I haven't figured out what seems to be the correct way to ensure the assessment rule runs after the classify_sample rule. I hope anyone can give me some advice.
import glob
FASTA_EXT=('*.fasta.gz', '*.fna.gz', '*.fa.gz', '*.fasta', '*.fna', '*.fa')
REFERENCES_FILES=[]
for ext in FASTA_EXT:
REFERENCES_FILES.extend(glob.glob(config["path_to_references"]+ext))
REFERENCES = [os.path.basename(ref).split('.')[0] + '.' + os.path.basename(ref).split('.')[1] for ref in REFERENCES_FILES]
FASTQ_EXT=('*.fq.gz', '*.fastq.gz', '*.fq', '*.fastq')
SAMPLE_PATH = config["path_to_samples"]
SAMPLE_FILES = []
for ext in FASTQ_EXT:
SAMPLE_FILES.extend(glob.glob(config["path_to_samples"]+ext))
SAMPLES = [os.path.basename(file).split('.')[0] for file in SAMPLE_FILES]
rule all:
input:
# expand(config["path_to_assessment_result"]+'result_all.csv'),
# expand(config["path_to_assessment_result"] + '{reference}/{sample}-k25.PNG', sample=SAMPLES, reference=REFERENCES),
expand(config["path_to_classification_result"] + "{reference}/{sample}-k25.log", sample=SAMPLES, reference=REFERENCES)
rule assessment:
output:
csv=config["path_to_assessment_result"]+'result_all.csv',
# visual=config["path_to_assessment_result"] + '{reference}/{sample}-k{k}.PNG',
input:
# log=glob.glob(config["path_to_classification_result"] + "**/{sample}-k{k}.log"),
# config["path_to_classification_result"] + "{reference}/{sample}-k{k}.log"
"classification.done"
params:
path=config["path_to_assessment_result"],
path_logs=config["path_to_classification_result"],
threshold=config["threshold"],
shell:
'python3 assessment.py -logdir {params.path_logs} -threshold {params.threshold} -out {params.path}'
input_sample = []
for ext in FASTQ_EXT:
input_sample.extend(glob.glob(SAMPLE_PATH + "*" + ext))
rule classify_sample:
output:
host=config["path_to_classification_result"] + "{reference}/{sample}-k{k}-host.fq.gz",
# other output files: -graft, -both, -neither, -ambiguous
log=config["path_to_classification_result"] + "{reference}/{sample}-k{k}.log",
cue_file=touch("classification.done")
input:
index_info=config["path_to_index_result"] + "xengsort-{reference}-k{k}.info",
index_hash=config["path_to_index_result"] + "xengsort-{reference}-k{k}.hash",
in1=input_sample
log:
config["path_to_classification_result"] + "{reference}/{sample}-k{k}.log",
benchmark:
config["path_to_classification_result"] + "{reference}/{sample}-k{k}.benchmark"
params:
index=lambda wc: f"{DIRECTORY_OUTPUT}index_result/xengsort-{wc.reference}-k{wc.k}",
outprefix=lambda wc: f"{DIRECTORY_OUTPUT}classification_result/{wc.reference}/{wc.sample}-k{wc.k}",
chunksize=16.0, # MB per chunk per thread
#numactl="numactl -N 1 -m 1 ",
prefetch=1,
debug="-DD", # debug level 2
threads: 40
shell:
" xengsort {params.debug} classify --out {params.outprefix} --index {params.index} "
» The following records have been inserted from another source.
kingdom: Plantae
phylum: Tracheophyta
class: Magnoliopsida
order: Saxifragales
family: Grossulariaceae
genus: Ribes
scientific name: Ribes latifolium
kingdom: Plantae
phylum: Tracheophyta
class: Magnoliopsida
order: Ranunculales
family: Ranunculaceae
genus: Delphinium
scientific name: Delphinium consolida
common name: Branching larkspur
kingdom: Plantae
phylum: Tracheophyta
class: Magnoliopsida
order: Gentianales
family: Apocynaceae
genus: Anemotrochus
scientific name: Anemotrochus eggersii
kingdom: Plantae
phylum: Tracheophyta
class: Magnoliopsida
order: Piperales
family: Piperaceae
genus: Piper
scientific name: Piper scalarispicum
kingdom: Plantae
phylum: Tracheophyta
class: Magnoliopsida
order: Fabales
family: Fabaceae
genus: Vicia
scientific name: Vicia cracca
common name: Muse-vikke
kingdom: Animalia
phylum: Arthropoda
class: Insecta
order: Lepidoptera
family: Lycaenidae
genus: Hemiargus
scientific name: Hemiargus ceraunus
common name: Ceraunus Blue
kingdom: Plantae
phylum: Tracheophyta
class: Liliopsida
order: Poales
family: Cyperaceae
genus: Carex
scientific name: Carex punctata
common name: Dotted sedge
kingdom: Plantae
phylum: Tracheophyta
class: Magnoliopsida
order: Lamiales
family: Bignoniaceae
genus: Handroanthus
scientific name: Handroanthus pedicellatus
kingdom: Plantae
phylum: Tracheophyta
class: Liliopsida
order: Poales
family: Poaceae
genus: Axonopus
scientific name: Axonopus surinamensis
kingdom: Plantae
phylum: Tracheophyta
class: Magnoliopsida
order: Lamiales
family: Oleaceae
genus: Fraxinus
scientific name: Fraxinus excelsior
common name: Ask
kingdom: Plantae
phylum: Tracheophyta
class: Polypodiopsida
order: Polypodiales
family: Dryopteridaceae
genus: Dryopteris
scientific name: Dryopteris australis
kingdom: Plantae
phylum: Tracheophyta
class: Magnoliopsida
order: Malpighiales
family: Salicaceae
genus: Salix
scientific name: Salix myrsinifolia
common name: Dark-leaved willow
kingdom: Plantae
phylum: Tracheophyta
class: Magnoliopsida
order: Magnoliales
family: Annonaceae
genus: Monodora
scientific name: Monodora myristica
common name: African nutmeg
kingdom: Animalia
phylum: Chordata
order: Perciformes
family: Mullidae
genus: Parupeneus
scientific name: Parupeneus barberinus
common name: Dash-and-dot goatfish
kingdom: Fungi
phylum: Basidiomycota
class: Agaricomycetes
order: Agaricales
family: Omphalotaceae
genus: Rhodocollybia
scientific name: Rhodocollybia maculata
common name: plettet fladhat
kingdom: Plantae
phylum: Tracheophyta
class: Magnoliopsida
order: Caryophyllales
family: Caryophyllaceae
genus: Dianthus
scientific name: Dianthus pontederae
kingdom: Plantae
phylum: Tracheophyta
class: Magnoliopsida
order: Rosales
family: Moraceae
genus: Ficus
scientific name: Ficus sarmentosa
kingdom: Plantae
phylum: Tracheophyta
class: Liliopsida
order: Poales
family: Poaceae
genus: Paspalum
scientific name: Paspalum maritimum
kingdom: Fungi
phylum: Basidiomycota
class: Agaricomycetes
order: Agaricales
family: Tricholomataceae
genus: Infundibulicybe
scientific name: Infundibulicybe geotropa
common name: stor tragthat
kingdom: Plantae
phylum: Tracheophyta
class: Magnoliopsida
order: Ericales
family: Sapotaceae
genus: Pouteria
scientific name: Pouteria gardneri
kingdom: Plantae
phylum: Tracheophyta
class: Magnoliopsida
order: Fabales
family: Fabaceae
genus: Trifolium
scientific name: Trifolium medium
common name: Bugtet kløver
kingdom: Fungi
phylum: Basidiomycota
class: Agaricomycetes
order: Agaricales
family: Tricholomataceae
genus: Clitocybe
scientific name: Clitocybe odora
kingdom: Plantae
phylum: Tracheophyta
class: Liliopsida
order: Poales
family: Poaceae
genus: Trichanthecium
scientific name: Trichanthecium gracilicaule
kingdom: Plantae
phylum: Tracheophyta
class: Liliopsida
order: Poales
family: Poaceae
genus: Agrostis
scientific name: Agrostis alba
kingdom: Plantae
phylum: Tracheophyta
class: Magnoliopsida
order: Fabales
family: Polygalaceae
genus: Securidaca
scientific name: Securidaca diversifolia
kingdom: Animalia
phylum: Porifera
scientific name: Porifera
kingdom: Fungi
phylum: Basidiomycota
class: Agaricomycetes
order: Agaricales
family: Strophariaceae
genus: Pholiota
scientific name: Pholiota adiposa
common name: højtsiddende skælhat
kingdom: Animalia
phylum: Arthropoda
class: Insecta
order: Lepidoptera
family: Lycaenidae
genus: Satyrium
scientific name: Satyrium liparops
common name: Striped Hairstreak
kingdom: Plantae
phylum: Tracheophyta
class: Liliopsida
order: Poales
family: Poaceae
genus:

" --threads {threads} --fastq {input.in1} "
" --chunksize {params.chunksize} --prefetchlevel {params.prefetch} &> {log}"
Thank you.
Best,
Fadlilah
your classify_sample rule is just an implicit wildcard rule. How is Snakemake supposed to know what explicit files it should produce if you don't specify an explicit output(s) like
mypath/hg38/sample1-k2-host.fq.gz
it's actually chunck of the whole code. I had the wildcards specified in rule all.
which I got the SAMPLES an REFERENCES list from glob.glob()
i see. so classification.done will be touched on every iteration of that rule, which isn't what you want. put your touch command in
rule all
Thank you for the advice. But I don't understand yet, how does it suppose to help ensure rule assessment to run after classify_sample?
your sentinel file should work.
rule assessment
is really your final targetIt worked like I intended to. Thank you very much!